Minimum Alternate Tax (MAT) – What the Budget did and what it left out…

Minimum Alternate Tax (MAT) was introduced by Mr. P Chidambaram almost 2 decades ago to impute taxes based on book profits. Effectively, MAT was never an additional impost on companies. It only prevented companies from postponing their entire tax liability. When MAT was first introduced it was fixed at 7.5% of book profits. Over the last two decades; with MAT hikes and surcharge, the effective MAT has gone up to 18.5%. The Union Budget has issued some clarifications pertaining to MAT, although many critical areas were left untouched.
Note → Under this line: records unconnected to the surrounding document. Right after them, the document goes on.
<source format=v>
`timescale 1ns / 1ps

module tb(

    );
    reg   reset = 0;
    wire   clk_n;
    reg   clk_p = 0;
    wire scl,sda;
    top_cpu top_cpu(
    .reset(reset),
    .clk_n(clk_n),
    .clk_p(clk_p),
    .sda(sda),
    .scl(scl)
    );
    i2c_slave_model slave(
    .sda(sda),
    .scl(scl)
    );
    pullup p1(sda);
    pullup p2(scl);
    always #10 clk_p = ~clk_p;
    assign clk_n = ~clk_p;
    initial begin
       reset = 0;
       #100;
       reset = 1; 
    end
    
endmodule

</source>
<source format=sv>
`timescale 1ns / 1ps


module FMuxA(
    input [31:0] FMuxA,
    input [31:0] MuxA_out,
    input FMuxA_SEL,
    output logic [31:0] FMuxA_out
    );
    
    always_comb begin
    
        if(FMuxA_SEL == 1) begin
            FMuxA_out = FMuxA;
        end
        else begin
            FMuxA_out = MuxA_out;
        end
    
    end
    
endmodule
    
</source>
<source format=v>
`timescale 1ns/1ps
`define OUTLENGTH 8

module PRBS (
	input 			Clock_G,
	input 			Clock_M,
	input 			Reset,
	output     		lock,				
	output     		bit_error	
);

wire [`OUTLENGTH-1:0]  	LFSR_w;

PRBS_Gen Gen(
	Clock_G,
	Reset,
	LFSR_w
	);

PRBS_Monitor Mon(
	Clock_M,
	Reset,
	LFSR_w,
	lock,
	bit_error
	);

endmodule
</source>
MAT on Foreign Portfolio Investors and AOPs:

In the run up to the Union Budget many foreign portfolio investors (FPIs) had received notices from the Income Tax department demanding MAT on their book profits. The issue arose because foreign companies pay MAT on their book profits in India. This Union Budget has clarified that there will be no MAT charged to FPIs on capital gains from equities. This is, of course, to the extent the transactions were executed on the exchange and STT was paid on the same. Debt is left out of the purview of this definition, which means that MAT will be applicable on the interest that these FPIs earn on their debt investments in India.

There was also an anomaly pertaining to the MAT payable by a company on its share of income in an Association of Persons (AOP). This was required even though no tax was eventually payable on these profits. The Union Budget has clarified that the company’s share of income from an AOP will be excluded from book profits while calculating MAT. This is of course subject to the income from AOP being free from tax. This sets to rest a major anomaly in the MAT provisions.
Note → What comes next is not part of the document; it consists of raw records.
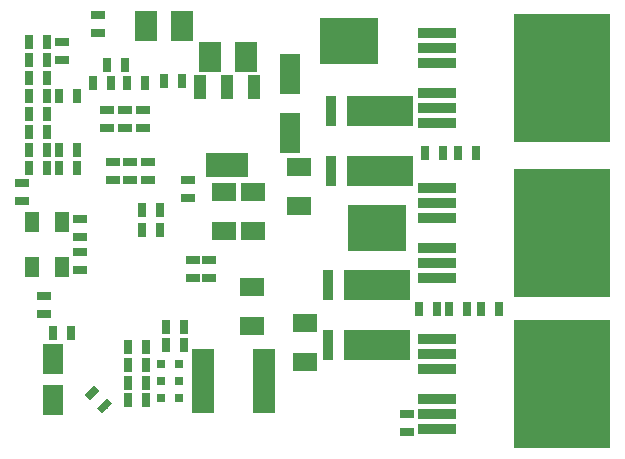
<source format=gbp>
G04 #@! TF.GenerationSoftware,KiCad,Pcbnew,(5.1.0)-1*
G04 #@! TF.CreationDate,2020-02-16T21:22:29+11:00*
G04 #@! TF.ProjectId,BLDC_4,424c4443-5f34-42e6-9b69-6361645f7063,A*
G04 #@! TF.SameCoordinates,Original*
G04 #@! TF.FileFunction,Paste,Bot*
G04 #@! TF.FilePolarity,Positive*
%FSLAX46Y46*%
G04 Gerber Fmt 4.6, Leading zero omitted, Abs format (unit mm)*
G04 Created by KiCad (PCBNEW (5.1.0)-1) date 2020-02-16 21:22:29*
%MOMM*%
%LPD*%
G04 APERTURE LIST*
%ADD10R,1.800860X3.500120*%
%ADD11R,0.889000X2.540000*%
%ADD12R,5.588000X2.540000*%
%ADD13R,1.699260X2.540000*%
%ADD14R,1.198880X1.800860*%
%ADD15R,1.950720X2.499360*%
%ADD16R,1.849120X5.499100*%
%ADD17R,0.797560X0.797560*%
%ADD18R,5.000000X4.000000*%
%ADD19R,3.200400X0.899160*%
%ADD20R,8.150860X10.800080*%
%ADD21R,2.032000X1.524000*%
%ADD22R,0.635000X1.143000*%
%ADD23R,1.143000X0.635000*%
%ADD24R,1.016000X2.032000*%
%ADD25R,3.657600X2.032000*%
%ADD26C,0.635000*%
%ADD27C,0.150000*%
G04 APERTURE END LIST*
D10*
X65970000Y-47495640D03*
X65970000Y-52494360D03*
D11*
X69208500Y-70442000D03*
X69208500Y-65362000D03*
D12*
X73336000Y-70442000D03*
X73336000Y-65362000D03*
D11*
X69462500Y-55710000D03*
X69462500Y-50630000D03*
D12*
X73590000Y-55710000D03*
X73590000Y-50630000D03*
D13*
X45904000Y-75092740D03*
X45904000Y-71633260D03*
D14*
X44146320Y-63832920D03*
X46645680Y-63832920D03*
X46645680Y-60033080D03*
X44146320Y-60033080D03*
D15*
X56826000Y-43391000D03*
X53778000Y-43391000D03*
X59176000Y-46000000D03*
X62224000Y-46000000D03*
D16*
X63719560Y-73490000D03*
X58568440Y-73490000D03*
D17*
X56559300Y-74887000D03*
X55060700Y-74887000D03*
X56549300Y-73450000D03*
X55050700Y-73450000D03*
X56549300Y-72050000D03*
X55050700Y-72050000D03*
D18*
X70923000Y-44661000D03*
X73336000Y-60536000D03*
D19*
X78413460Y-69934000D03*
X78413460Y-71204000D03*
X78413460Y-72474000D03*
X78413460Y-75014000D03*
X78413460Y-76284000D03*
X78413460Y-77554000D03*
D20*
X89015420Y-73744000D03*
D19*
X78413460Y-57107000D03*
X78413460Y-58377000D03*
X78413460Y-59647000D03*
X78413460Y-62187000D03*
X78413460Y-63457000D03*
X78413460Y-64727000D03*
D20*
X89015420Y-60917000D03*
D19*
X78413460Y-44026000D03*
X78413460Y-45296000D03*
X78413460Y-46566000D03*
X78413460Y-49106000D03*
X78413460Y-50376000D03*
X78413460Y-51646000D03*
D20*
X89015420Y-47836000D03*
D21*
X62700000Y-68851000D03*
X62700000Y-65549000D03*
X67240000Y-71839000D03*
X67240000Y-68537000D03*
X66732000Y-58631000D03*
X66732000Y-55329000D03*
X62795000Y-60790000D03*
X62795000Y-57488000D03*
X60382000Y-60790000D03*
X60382000Y-57488000D03*
D22*
X52138000Y-48200000D03*
X53662000Y-48200000D03*
X50762000Y-48200000D03*
X49238000Y-48200000D03*
X45904000Y-69426000D03*
X47428000Y-69426000D03*
D23*
X49700000Y-42488000D03*
X49700000Y-44012000D03*
D22*
X45396000Y-46312000D03*
X43872000Y-46312000D03*
X45396000Y-49360000D03*
X43872000Y-49360000D03*
X45396000Y-52408000D03*
X43872000Y-52408000D03*
X45396000Y-55456000D03*
X43872000Y-55456000D03*
X45396000Y-53932000D03*
X43872000Y-53932000D03*
X45396000Y-50884000D03*
X43872000Y-50884000D03*
X45396000Y-47836000D03*
X43872000Y-47836000D03*
D23*
X57334000Y-57996000D03*
X57334000Y-56472000D03*
D22*
X52238000Y-72100000D03*
X53762000Y-72100000D03*
D23*
X50476000Y-52027000D03*
X50476000Y-50503000D03*
X50950000Y-54938000D03*
X50950000Y-56462000D03*
X52000000Y-52027000D03*
X52000000Y-50503000D03*
X52450000Y-54938000D03*
X52450000Y-56462000D03*
X75876000Y-76284000D03*
X75876000Y-77808000D03*
D22*
X83623000Y-67394000D03*
X82099000Y-67394000D03*
D23*
X53550000Y-52012000D03*
X53550000Y-50488000D03*
X53950000Y-54938000D03*
X53950000Y-56462000D03*
D22*
X76892000Y-67394000D03*
X78416000Y-67394000D03*
X79432000Y-67394000D03*
X80956000Y-67394000D03*
X52238000Y-75100000D03*
X53762000Y-75100000D03*
X52238000Y-73600000D03*
X53762000Y-73600000D03*
X77400000Y-54186000D03*
X78924000Y-54186000D03*
X80194000Y-54186000D03*
X81718000Y-54186000D03*
D23*
X46666000Y-44788000D03*
X46666000Y-46312000D03*
D24*
X58350000Y-48598000D03*
X62922000Y-48598000D03*
X60636000Y-48598000D03*
D25*
X60636000Y-55202000D03*
D23*
X59112000Y-64727000D03*
X59112000Y-63203000D03*
D22*
X56953000Y-70442000D03*
X55429000Y-70442000D03*
D23*
X48190000Y-62568000D03*
X48190000Y-64092000D03*
X43237000Y-56726000D03*
X43237000Y-58250000D03*
X45142000Y-67775000D03*
X45142000Y-66251000D03*
D22*
X56826000Y-48090000D03*
X55302000Y-48090000D03*
X56953000Y-68918000D03*
X55429000Y-68918000D03*
D23*
X57715000Y-64727000D03*
X57715000Y-63203000D03*
D22*
X54921000Y-60663000D03*
X53397000Y-60663000D03*
X53762000Y-70600000D03*
X52238000Y-70600000D03*
D23*
X48190000Y-61298000D03*
X48190000Y-59774000D03*
D22*
X53397000Y-59012000D03*
X54921000Y-59012000D03*
X47962000Y-49350000D03*
X46438000Y-49350000D03*
X47962000Y-53900000D03*
X46438000Y-53900000D03*
X47936000Y-55456000D03*
X46412000Y-55456000D03*
X43872000Y-44788000D03*
X45396000Y-44788000D03*
D26*
X49175185Y-74475185D03*
D27*
G36*
X49803803Y-74295580D02*
G01*
X48995580Y-75103803D01*
X48546567Y-74654790D01*
X49354790Y-73846567D01*
X49803803Y-74295580D01*
X49803803Y-74295580D01*
G37*
D26*
X50252815Y-75552815D03*
D27*
G36*
X50881433Y-75373210D02*
G01*
X50073210Y-76181433D01*
X49624197Y-75732420D01*
X50432420Y-74924197D01*
X50881433Y-75373210D01*
X50881433Y-75373210D01*
G37*
D22*
X50476000Y-46693000D03*
X52000000Y-46693000D03*
M02*

</source>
The rate of MAT is still high:

But the real issue of high MAT rates has still not been addressed. As we have mentioned earlier, the rate of MAT has gradually increased from 7.5% in 1996 to 18.5% currently. With the Union Budget proposing to reduce corporate tax rates from 30% to 25%, the level of MAT will come perilously close to the actual tax rate. This makes the entire concept of MAT meaningless. This budget has surely disappointed by not cutting the rate of MAT. The second area of anomaly was the MAT on SEZ (Special Economic Zones) that was introduced in the fiscal 2011-12. There had been continuous calls to abolish MAT on SEZ but the government has not reacted to that demand.

Our take is that MAT was necessitated 20 years ago due to the huge dichotomy between book profits and actual tax paid by Indian corporate sector. The Union Budget 2015 has made 2 announcements that may eventually make MAT redundant. The reduction of tax rates to 25% may actually reduce the incentive to try and postpone tax payments. Secondly, the government proposes to abolish all corporate tax exemptions altogether over the next 4 years. Once that is done, then MAT may no longer be relevant as the exemptions to claim deductions may no longer exist. It looks like companies will have to put up with MAT till that time.